▶ **Extract provided**:

--- --- ---

Egypt is one of the best autumn and winter kite surf destination if you’re living in Northern Europe and in the following post I explain why. The British summer had been one of the weakest in many years wind wise so we decided to take a one week long holiday where we could find wind and sun in October.

Why we chose Egypt for kitesurfing

There were Fuerte Ventura and Cap Verde, but they’re not great for beginners and we wanted a safe, shallow water spot for Asia to take lessons. There were Dahkla in Morocco but getting there was too much of a fuss and tickets too expensive. Then there was Tarifa which we had visited earlier this year which probably would provide wind but again, it’s not that beginner friendly and it wouldn’t provide the sun and warm water we were craving. And there was Egypt. I’ve been there before but the lack of a rich fauna and ‘real’ culture in the resort areas make it less of a favourite destination (I don’t dive but if you do this might make it more attractive).

--- --- ---

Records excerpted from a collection
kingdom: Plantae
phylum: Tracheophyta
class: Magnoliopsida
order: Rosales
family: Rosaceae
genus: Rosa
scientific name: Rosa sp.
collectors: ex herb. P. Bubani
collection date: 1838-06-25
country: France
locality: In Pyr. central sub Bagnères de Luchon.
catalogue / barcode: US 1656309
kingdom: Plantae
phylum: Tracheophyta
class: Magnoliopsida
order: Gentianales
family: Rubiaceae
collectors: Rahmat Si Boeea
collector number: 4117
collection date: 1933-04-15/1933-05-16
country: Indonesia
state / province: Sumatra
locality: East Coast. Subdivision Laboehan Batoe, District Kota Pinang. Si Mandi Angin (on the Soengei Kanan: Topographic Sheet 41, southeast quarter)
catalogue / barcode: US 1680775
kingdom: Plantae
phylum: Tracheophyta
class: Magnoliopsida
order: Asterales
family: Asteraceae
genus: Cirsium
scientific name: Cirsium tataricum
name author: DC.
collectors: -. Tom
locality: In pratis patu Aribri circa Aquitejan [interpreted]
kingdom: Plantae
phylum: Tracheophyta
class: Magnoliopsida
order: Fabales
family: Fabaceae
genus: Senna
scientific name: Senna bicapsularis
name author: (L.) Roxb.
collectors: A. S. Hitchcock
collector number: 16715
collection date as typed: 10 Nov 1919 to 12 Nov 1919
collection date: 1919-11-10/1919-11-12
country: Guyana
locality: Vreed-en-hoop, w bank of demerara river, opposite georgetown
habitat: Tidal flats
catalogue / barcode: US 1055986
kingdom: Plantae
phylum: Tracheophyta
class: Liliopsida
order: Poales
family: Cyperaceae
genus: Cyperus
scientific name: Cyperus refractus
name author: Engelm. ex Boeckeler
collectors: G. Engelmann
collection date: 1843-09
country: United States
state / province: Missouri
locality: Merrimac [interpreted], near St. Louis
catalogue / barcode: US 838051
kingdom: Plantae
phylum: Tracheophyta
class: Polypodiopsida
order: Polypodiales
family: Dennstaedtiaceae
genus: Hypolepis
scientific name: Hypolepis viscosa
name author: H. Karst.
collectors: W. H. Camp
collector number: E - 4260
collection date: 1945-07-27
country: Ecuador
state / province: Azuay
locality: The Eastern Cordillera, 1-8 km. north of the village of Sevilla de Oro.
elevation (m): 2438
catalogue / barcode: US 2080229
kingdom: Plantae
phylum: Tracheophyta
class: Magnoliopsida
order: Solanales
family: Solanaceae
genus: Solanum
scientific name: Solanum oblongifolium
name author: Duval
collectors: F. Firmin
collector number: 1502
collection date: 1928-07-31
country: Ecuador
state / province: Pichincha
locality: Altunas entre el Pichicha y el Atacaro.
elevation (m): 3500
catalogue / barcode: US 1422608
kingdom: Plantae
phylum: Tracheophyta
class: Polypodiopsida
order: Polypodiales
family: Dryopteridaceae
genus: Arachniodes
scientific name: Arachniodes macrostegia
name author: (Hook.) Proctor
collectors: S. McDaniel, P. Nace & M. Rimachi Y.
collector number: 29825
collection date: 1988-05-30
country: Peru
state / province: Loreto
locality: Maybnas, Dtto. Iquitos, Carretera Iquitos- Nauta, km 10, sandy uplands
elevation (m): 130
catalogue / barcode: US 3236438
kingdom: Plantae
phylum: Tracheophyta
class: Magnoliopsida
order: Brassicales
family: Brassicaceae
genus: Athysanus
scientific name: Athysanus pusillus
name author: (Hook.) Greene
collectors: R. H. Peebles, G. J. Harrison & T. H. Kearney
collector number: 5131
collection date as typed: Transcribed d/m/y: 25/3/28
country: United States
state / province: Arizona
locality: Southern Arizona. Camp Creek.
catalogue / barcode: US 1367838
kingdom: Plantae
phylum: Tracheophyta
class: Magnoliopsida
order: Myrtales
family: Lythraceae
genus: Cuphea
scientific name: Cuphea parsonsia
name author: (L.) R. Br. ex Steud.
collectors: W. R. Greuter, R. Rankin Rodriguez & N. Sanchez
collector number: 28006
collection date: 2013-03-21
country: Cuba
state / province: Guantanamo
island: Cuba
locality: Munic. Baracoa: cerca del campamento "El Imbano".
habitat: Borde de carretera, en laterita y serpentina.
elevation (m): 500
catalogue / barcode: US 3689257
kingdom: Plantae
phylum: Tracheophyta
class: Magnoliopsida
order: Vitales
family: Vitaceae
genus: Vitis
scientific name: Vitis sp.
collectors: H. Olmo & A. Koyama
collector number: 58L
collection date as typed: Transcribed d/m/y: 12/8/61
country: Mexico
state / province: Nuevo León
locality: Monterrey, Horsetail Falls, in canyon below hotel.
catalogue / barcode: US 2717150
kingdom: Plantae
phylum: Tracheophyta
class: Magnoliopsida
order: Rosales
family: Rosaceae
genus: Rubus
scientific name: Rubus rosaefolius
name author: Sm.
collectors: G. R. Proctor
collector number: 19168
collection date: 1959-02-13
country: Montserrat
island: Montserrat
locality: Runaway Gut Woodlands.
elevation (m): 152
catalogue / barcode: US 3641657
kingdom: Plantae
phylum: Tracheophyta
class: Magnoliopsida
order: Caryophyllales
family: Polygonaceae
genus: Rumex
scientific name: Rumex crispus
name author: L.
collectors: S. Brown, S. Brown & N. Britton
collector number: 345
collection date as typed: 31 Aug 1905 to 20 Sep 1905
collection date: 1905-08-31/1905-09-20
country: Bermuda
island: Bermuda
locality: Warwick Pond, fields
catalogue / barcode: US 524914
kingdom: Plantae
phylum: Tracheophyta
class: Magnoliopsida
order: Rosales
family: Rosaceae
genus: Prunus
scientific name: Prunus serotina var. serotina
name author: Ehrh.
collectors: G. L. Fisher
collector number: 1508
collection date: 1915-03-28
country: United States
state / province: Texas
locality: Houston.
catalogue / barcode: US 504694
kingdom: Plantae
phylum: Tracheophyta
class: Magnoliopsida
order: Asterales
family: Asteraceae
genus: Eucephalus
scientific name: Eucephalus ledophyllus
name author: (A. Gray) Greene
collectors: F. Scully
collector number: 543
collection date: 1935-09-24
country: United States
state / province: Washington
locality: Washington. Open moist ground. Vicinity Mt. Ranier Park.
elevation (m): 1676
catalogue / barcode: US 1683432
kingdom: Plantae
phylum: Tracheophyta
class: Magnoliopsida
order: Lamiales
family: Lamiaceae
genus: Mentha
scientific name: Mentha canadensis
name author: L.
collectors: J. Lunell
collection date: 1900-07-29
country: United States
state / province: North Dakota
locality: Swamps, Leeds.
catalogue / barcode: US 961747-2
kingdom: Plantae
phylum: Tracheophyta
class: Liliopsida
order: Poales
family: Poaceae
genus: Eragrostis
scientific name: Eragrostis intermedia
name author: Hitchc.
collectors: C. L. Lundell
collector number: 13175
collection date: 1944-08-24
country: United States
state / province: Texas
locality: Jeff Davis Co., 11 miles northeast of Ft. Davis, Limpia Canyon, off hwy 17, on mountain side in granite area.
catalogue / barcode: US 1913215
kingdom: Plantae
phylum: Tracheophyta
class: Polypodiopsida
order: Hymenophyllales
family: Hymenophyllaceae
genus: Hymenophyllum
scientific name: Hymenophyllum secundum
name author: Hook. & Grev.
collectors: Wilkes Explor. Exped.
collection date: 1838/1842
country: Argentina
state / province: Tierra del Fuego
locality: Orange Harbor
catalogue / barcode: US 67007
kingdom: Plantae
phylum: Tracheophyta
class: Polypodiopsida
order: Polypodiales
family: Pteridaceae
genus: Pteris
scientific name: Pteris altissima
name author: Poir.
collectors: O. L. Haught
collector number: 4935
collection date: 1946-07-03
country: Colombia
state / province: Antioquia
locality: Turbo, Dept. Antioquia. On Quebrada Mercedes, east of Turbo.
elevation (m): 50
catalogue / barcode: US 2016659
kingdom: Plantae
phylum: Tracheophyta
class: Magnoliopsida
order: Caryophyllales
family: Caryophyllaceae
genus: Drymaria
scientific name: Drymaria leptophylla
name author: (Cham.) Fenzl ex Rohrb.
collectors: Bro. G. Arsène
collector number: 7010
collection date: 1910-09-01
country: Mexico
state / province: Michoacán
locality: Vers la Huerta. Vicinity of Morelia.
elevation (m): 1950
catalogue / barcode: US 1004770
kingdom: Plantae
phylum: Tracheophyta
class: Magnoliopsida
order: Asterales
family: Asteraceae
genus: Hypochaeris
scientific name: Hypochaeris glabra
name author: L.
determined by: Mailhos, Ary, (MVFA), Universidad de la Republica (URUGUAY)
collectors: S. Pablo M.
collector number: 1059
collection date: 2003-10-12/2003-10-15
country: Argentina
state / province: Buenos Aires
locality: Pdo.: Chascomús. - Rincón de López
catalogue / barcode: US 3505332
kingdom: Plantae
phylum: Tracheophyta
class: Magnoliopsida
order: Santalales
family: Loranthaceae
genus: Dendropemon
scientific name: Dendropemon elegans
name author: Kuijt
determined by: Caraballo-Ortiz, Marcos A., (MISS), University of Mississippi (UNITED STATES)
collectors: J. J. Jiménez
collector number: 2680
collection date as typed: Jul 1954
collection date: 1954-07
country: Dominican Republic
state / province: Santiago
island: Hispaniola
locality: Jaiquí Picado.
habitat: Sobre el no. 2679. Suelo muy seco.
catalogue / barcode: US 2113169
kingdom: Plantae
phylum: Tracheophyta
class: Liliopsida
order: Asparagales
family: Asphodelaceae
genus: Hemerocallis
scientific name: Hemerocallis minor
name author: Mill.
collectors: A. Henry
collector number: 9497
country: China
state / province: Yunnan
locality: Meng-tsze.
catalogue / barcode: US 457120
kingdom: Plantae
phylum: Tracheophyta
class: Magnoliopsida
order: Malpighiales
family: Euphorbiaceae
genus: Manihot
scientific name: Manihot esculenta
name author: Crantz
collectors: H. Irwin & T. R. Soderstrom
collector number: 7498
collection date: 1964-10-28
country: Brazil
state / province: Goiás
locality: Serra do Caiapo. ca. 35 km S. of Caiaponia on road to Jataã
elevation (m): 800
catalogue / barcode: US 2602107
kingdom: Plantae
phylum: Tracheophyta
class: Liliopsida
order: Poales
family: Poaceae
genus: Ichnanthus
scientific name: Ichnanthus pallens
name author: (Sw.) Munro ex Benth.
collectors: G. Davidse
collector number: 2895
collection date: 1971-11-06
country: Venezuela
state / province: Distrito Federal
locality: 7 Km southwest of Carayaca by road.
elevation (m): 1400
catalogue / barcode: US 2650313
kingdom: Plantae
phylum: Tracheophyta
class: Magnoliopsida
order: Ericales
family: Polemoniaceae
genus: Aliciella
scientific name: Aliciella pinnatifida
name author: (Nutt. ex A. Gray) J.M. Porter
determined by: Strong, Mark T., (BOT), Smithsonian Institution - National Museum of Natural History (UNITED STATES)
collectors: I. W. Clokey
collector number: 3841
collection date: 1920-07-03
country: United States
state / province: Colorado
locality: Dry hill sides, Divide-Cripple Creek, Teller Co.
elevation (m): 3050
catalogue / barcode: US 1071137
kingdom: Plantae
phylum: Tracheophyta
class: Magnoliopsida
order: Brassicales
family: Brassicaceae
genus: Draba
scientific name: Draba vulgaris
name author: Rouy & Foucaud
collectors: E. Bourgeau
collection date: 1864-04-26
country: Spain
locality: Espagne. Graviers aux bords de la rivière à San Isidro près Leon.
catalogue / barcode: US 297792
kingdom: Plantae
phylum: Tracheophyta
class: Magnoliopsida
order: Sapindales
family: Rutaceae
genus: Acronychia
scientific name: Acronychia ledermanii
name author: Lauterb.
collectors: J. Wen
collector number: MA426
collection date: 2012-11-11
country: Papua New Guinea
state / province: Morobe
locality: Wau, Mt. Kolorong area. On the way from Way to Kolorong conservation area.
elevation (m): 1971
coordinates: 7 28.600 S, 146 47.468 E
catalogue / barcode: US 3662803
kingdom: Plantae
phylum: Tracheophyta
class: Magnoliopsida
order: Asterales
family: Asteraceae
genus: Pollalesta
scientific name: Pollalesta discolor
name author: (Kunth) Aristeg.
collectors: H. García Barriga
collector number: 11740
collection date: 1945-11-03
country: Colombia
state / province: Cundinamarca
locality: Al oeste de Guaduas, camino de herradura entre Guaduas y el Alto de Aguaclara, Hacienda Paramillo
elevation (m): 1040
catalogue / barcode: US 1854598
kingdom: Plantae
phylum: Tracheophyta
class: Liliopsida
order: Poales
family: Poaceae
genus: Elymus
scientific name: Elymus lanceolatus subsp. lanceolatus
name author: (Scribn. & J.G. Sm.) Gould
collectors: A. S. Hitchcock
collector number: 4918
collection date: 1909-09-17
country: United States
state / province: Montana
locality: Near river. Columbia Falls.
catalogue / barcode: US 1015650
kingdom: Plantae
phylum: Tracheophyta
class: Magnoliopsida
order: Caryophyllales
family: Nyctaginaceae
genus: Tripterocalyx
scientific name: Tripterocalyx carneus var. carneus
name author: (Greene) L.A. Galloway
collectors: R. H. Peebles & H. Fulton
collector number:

--- --- ---

▶ **Goal**: Reproduce the entire kitesurfing post above word for word.

▶ **Expected output**:
Egypt is one of the best autumn and winter kite surf destination if you’re living in Northern Europe and in the following post I explain why. The British summer had been one of the weakest in many years wind wise so we decided to take a one week long holiday where we could find wind and sun in October.

Why we chose Egypt for kitesurfing

There were Fuerte Ventura and Cap Verde, but they’re not great for beginners and we wanted a safe, shallow water spot for Asia to take lessons. There were Dahkla in Morocco but getting there was too much of a fuss and tickets too expensive. Then there was Tarifa which we had visited earlier this year which probably would provide wind but again, it’s not that beginner friendly and it wouldn’t provide the sun and warm water we were craving. And there was Egypt. I’ve been there before but the lack of a rich fauna and ‘real’ culture in the resort areas make it less of a favourite destination (I don’t dive but if you do this might make it more attractive).